Ik was nog maar net begonnen met de studie van Christian Science toen een kerklid mij een paar keer suggereerde, dat ik eens moest nadenken over cursusonderricht, ook wel „class instruction‟ genoemd. Ik wist werkelijk niet wat dat inhield, maar ik herinner me dat ik er door haar aandringen niet veel zin in had. Dus dacht ik er verder niet over na. Zo af en toe hoorde ik mijn Christian Science vrienden opgetogen vertellen over hoe geweldig class instruction was. En dan dacht ik: “Zo geweldig kan dat toch niet zijn”.
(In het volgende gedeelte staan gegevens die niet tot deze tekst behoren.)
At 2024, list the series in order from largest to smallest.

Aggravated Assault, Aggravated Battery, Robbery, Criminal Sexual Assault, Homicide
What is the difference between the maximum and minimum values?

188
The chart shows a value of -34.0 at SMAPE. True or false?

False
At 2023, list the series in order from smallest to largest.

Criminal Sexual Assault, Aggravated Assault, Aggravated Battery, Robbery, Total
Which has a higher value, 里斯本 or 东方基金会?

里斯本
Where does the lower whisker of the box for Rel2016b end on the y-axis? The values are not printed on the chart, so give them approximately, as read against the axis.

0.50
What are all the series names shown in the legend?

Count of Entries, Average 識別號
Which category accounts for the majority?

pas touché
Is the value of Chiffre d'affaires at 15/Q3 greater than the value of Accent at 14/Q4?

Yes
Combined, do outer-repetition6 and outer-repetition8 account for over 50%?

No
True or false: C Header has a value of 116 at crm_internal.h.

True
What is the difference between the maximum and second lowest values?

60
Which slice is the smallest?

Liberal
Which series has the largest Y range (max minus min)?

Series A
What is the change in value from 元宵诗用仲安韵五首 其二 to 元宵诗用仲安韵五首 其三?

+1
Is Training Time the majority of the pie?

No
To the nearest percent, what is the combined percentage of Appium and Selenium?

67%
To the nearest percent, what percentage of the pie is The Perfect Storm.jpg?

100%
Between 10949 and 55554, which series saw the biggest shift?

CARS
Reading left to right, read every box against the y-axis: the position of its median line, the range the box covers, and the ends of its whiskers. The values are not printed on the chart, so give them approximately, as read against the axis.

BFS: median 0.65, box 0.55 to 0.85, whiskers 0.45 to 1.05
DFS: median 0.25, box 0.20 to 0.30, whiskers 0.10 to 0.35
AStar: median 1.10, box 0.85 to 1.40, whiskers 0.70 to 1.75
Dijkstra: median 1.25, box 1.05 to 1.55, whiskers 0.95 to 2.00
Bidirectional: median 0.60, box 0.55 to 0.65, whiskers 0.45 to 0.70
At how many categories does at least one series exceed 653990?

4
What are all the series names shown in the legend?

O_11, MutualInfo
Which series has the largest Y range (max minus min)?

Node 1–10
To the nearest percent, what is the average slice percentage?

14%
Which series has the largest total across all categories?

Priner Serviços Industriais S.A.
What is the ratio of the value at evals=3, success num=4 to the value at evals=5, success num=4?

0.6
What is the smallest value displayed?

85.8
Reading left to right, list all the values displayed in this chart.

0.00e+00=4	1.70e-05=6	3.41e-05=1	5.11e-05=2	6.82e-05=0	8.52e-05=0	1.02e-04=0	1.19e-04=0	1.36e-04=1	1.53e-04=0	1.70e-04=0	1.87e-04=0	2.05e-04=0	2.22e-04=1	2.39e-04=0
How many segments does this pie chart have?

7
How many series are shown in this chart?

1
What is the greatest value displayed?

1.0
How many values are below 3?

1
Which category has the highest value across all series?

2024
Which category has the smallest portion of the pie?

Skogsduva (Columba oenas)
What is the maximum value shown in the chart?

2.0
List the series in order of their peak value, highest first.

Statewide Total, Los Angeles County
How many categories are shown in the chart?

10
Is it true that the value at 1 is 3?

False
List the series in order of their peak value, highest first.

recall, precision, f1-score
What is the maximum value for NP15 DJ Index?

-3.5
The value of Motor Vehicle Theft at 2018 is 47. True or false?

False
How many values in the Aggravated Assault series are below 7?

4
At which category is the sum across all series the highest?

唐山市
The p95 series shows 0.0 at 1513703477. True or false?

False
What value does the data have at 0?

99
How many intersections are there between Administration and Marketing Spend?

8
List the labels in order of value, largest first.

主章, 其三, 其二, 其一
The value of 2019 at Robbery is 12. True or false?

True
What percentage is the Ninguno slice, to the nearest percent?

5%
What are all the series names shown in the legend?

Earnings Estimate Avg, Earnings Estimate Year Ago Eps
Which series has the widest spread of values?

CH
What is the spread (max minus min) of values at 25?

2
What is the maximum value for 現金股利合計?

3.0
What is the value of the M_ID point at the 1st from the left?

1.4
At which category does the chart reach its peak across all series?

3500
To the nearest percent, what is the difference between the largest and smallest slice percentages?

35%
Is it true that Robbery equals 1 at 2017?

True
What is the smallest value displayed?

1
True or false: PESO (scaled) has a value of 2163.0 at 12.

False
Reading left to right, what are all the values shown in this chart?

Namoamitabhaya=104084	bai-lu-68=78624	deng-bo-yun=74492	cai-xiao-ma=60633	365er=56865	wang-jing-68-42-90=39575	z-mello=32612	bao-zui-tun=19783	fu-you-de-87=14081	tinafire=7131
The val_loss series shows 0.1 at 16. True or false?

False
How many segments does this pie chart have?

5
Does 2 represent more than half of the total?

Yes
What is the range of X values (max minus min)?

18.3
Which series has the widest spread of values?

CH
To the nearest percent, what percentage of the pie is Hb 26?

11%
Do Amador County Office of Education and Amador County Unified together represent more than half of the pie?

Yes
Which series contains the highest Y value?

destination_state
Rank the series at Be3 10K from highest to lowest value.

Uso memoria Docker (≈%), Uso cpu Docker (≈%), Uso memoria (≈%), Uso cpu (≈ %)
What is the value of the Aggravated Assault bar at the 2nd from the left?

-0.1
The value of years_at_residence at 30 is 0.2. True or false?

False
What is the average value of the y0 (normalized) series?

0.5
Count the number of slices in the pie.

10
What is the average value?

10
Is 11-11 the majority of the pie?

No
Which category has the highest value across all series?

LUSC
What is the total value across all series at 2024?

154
Mijn man en ik waren druk met de opvoeding van vijf kinderen, het bouwen van een huis, en later met het verhuizen naar een andere staat. Terwijl we daar waren kregen we nog een kindje en zette ik de gedachte aan class instruction weer opzij, hoewel ik erg betrokken was bij de kerk en kerkactiviteiten en het bestuderen van Christian Science. Zelfs gingen enkele nieuwe vrienden met me mee naar de kerk. Twee van hen werden lid. Ik was blij met deze activiteiten en groei.
In deze tijd had ik hulp nodig van een Christian Science practitioner. Hij zei: “Je bent helemaal klaar voor class instruction.” En dat was ook mijn gevoel!
Ik belde een leraar in een nabijzijnde stad en maakte een afspraak. Ik werd aangenomen voor de volgende cursus. En wat dacht je? Het was inderdaad geweldig! Aan het einde van de cursus wist ik met zekerheid dat voor mij de praktijk van Christian Science onontkoombaar was. Ik herinner me dat ik de leraar vroeg of zes kinderen een belemmering zouden zijn. Het antwoord? “Nee”.
Het is 40 jaar geleden dat ik dat antwoord kreeg – en hij had gelijk!